For me, the weirdest tale is the one about raising your arms over your head. I can understand this persisting in a primitive society, but come on people! If someone tells me this, I ask them to explain the mechanics. Oh, and a corollary: it’s something of an old wives’ tale that having the cord around the neck is a dire emergency. From what I’ve read, it’s not preferred, but it’s much less dangerous than, say, having the cord compressed between the baby’s head and the cervix. It’s not like Junior is using his windpipe to breathe during birth.

People haven’t bugged me much with this stuff this time around. One acquaintance got all excited and said we should look at, erm, Chinese astrological charts or something to see if it would be a boy or a girl. Then she kind of backpedalled and said, “I’m not sure exactly how accurate they are . . .” and I replied, “I think they’re right about fifty percent of the time.” Yes, I’m a bitch. :smiley:

Well, this same friend of mine is Jewish and she told me that it’s Jewish tradition that you can’t have ANYTHING in the house relating to baby until the baby is born. Kind of a ‘don’t count your chickens’ attitude. So there were no showers, she can’t set up her nursery. They bought the carseat but are ‘hiding’ it in their basement storage locker.
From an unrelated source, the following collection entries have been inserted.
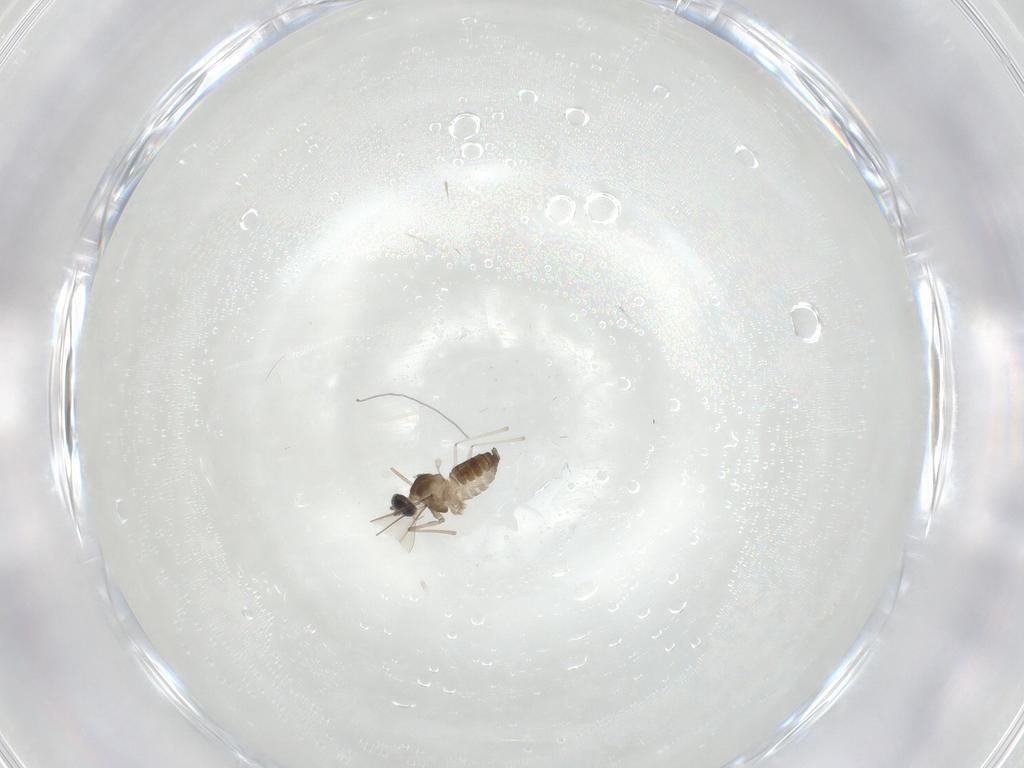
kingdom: Animalia
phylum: Arthropoda
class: Insecta
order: Diptera
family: Cecidomyiidae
I can’t imagine going to the hospital to give birth knowing I have nOTHING prepared at home. Yikes.

I worked with a Jewish woman who told me “baby showers are against my religion”. Which always tickled me because I’m pretty sure that during the time when the Torah was written there weren’t many celebrations of that type to even think about forbidding them. I mean, life was pretty nomadic at that time. Where would you rent your wishing well?